[Start of Attachment]

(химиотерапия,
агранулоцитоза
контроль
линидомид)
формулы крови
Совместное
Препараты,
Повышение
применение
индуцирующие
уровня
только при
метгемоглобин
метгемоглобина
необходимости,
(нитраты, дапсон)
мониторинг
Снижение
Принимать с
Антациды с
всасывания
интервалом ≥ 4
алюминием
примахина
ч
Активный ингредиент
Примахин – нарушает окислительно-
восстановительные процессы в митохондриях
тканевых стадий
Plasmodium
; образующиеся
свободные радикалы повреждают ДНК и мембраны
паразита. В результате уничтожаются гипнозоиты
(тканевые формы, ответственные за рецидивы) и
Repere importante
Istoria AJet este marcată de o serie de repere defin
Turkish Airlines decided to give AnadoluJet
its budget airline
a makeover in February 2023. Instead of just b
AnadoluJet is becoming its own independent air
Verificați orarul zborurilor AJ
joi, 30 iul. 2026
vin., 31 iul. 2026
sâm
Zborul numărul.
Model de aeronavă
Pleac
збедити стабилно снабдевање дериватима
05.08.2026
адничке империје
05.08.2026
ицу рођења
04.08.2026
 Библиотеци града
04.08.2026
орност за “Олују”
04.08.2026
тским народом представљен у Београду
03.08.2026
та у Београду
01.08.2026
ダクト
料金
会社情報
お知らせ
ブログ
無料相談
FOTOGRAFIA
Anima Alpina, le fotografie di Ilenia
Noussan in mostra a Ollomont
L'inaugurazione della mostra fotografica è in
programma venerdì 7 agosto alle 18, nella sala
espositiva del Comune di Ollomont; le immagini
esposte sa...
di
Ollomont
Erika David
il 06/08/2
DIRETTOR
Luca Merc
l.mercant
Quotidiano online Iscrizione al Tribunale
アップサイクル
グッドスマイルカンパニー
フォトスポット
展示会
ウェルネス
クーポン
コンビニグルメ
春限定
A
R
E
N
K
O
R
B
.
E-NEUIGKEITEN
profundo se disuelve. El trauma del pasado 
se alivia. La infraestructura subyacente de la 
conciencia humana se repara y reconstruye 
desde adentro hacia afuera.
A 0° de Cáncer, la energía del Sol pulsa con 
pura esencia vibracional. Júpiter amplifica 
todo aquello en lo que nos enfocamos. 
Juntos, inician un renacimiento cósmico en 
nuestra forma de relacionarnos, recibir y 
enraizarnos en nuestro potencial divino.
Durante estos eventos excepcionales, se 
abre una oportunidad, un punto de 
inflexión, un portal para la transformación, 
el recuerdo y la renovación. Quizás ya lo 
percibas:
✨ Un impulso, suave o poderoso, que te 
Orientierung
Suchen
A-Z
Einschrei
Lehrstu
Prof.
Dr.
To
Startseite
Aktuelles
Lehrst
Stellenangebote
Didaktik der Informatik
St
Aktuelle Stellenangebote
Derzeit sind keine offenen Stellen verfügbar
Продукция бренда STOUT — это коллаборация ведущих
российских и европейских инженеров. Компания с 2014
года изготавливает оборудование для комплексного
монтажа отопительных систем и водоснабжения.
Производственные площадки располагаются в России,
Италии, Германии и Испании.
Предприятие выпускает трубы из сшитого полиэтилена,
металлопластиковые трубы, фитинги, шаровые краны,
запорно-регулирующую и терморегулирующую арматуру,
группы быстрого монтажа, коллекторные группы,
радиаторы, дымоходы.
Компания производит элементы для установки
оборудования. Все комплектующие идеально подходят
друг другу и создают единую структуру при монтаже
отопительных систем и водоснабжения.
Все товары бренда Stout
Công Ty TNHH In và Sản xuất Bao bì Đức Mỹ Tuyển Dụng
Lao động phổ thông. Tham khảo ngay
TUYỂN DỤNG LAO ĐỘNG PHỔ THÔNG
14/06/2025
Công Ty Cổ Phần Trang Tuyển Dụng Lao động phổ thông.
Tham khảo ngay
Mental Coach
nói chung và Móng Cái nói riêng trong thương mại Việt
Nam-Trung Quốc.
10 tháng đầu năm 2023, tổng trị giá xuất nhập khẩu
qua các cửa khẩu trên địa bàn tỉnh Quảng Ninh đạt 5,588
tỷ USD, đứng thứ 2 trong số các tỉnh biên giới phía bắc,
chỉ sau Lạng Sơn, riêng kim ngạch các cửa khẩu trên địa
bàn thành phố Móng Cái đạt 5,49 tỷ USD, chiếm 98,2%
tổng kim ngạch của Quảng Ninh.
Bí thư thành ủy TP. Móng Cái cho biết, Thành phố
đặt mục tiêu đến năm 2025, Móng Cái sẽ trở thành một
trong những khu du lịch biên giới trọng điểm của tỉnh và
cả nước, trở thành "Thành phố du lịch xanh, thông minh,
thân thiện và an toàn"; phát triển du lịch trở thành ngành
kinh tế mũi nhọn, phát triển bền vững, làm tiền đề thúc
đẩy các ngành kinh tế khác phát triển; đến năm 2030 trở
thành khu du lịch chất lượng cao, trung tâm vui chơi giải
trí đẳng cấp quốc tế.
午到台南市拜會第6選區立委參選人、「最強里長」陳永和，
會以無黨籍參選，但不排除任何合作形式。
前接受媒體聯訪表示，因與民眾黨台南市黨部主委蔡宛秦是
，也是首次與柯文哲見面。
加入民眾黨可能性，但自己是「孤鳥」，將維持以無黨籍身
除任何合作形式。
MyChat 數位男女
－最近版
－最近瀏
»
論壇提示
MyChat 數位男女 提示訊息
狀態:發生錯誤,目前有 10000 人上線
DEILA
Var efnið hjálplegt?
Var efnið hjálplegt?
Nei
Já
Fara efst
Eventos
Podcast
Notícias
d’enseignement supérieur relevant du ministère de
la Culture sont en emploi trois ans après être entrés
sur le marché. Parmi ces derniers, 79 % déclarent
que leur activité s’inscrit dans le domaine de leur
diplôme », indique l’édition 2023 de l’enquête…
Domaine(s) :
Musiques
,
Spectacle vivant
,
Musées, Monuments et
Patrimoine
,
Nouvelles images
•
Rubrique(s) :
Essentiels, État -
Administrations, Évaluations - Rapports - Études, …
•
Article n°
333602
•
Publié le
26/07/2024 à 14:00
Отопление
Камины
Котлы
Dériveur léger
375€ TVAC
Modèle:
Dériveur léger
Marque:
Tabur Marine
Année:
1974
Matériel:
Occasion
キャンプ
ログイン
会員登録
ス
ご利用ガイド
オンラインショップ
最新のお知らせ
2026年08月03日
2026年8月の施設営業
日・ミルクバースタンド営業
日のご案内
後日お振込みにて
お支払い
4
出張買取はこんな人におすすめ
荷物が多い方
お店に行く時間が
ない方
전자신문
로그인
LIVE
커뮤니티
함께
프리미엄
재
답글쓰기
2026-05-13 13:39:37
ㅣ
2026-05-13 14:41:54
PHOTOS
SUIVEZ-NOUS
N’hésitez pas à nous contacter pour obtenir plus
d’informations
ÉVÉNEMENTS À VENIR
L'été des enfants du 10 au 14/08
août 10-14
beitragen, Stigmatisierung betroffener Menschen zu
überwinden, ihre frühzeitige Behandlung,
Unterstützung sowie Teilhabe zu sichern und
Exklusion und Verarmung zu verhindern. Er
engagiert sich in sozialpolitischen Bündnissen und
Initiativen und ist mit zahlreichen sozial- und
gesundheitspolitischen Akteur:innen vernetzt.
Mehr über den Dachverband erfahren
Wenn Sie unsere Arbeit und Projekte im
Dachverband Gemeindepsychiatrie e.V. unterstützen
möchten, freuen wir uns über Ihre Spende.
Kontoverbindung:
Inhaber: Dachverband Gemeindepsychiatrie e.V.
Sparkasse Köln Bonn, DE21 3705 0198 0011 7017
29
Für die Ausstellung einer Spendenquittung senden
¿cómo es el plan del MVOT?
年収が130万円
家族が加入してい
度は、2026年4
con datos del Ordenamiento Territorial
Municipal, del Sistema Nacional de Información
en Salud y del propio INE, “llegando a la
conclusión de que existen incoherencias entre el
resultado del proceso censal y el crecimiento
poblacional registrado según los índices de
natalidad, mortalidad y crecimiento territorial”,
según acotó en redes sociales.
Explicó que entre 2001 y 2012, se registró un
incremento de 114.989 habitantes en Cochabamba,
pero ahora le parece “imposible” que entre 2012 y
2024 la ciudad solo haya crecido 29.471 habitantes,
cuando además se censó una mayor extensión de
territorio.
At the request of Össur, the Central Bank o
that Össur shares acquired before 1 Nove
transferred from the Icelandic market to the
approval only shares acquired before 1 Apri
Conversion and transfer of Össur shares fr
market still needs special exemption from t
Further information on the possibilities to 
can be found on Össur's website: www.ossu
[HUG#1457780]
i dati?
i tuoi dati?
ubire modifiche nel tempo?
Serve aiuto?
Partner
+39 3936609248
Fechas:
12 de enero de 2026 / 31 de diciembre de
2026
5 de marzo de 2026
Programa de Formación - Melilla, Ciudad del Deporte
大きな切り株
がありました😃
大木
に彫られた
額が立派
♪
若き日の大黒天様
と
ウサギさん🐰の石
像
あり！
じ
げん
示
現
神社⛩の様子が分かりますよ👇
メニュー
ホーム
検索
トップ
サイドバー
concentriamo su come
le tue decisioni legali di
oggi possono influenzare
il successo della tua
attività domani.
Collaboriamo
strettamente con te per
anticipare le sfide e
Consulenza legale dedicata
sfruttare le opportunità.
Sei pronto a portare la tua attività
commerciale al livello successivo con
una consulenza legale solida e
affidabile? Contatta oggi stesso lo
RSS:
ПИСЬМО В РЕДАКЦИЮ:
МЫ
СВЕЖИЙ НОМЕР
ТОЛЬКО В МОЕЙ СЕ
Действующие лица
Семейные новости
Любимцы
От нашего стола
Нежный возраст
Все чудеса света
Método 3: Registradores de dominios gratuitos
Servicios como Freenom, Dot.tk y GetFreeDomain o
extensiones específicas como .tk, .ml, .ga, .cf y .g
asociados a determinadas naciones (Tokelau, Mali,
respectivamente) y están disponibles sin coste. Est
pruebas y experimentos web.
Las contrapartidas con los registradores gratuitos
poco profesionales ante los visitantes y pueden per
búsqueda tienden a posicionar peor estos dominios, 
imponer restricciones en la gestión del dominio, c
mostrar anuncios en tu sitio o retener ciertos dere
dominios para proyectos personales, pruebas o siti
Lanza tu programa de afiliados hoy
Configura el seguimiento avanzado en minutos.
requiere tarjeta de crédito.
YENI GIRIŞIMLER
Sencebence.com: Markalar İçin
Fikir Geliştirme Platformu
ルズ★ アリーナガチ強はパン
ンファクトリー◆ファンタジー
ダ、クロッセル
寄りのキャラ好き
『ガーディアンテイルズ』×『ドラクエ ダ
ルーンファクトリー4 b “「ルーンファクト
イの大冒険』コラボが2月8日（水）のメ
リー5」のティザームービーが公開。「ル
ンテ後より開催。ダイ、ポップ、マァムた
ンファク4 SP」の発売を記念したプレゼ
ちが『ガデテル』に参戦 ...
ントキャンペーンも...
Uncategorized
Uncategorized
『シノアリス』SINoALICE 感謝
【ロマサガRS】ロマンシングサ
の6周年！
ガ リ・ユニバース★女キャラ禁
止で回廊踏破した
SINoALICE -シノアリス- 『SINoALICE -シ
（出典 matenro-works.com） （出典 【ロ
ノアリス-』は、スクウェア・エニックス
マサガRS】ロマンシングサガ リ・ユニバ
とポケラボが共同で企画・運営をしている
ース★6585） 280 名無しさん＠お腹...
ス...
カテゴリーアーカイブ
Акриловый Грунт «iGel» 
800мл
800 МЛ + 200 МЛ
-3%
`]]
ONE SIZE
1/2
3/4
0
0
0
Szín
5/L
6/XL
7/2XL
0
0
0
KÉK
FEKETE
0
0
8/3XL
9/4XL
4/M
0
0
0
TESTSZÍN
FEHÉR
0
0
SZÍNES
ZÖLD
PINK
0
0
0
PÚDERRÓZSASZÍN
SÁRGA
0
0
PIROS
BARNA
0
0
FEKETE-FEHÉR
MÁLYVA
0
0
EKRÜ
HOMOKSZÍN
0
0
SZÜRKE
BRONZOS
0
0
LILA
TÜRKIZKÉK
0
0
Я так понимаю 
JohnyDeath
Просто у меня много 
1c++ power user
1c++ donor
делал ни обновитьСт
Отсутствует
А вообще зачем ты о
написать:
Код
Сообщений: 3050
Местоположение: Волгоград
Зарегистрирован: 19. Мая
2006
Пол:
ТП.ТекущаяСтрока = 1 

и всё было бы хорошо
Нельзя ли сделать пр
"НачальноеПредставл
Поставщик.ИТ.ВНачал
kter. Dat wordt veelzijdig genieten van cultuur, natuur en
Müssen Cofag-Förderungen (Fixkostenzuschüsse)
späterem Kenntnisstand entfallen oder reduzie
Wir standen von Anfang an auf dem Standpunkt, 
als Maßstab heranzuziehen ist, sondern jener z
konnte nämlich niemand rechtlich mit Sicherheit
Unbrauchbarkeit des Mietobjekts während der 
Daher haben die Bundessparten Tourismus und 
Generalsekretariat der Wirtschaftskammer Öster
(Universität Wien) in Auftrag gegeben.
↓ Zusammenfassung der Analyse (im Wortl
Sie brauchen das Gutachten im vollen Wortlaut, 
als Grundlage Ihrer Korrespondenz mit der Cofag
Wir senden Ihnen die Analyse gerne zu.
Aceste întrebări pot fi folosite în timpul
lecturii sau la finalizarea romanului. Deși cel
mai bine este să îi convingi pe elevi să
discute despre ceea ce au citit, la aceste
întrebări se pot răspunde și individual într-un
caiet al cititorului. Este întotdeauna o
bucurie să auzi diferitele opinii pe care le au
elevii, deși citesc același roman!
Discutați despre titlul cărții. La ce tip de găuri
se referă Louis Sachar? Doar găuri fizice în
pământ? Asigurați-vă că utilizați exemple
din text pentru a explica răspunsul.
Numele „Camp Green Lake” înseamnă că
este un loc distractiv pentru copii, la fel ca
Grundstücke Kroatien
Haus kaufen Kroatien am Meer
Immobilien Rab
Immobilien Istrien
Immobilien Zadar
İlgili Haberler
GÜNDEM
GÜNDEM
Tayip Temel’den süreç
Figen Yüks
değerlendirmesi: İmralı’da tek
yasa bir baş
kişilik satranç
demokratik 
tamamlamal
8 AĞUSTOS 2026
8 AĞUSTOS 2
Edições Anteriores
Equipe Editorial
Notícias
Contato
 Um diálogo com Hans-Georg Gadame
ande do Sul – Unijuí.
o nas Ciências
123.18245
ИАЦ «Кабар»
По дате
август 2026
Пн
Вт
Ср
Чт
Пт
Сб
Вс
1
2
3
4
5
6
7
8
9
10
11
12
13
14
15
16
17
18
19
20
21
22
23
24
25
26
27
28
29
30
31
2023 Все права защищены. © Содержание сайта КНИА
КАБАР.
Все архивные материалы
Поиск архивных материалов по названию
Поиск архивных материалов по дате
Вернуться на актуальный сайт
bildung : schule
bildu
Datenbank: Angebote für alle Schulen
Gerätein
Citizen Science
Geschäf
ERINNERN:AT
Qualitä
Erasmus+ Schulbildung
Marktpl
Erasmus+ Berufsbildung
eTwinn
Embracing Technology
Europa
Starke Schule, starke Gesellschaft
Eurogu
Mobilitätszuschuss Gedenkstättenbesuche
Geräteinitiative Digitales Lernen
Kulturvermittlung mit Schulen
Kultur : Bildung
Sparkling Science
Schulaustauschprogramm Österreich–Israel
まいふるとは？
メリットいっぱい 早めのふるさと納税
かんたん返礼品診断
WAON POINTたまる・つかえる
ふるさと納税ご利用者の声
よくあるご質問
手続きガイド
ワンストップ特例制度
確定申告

[End of Attachment]

● **Assignment**
Scan the listing for the string "riêng", then copy every line where it appears.

● **Output below**
nói chung và Móng Cái nói riêng trong thương mại Việt
chỉ sau Lạng Sơn, riêng kim ngạch các cửa khẩu trên địa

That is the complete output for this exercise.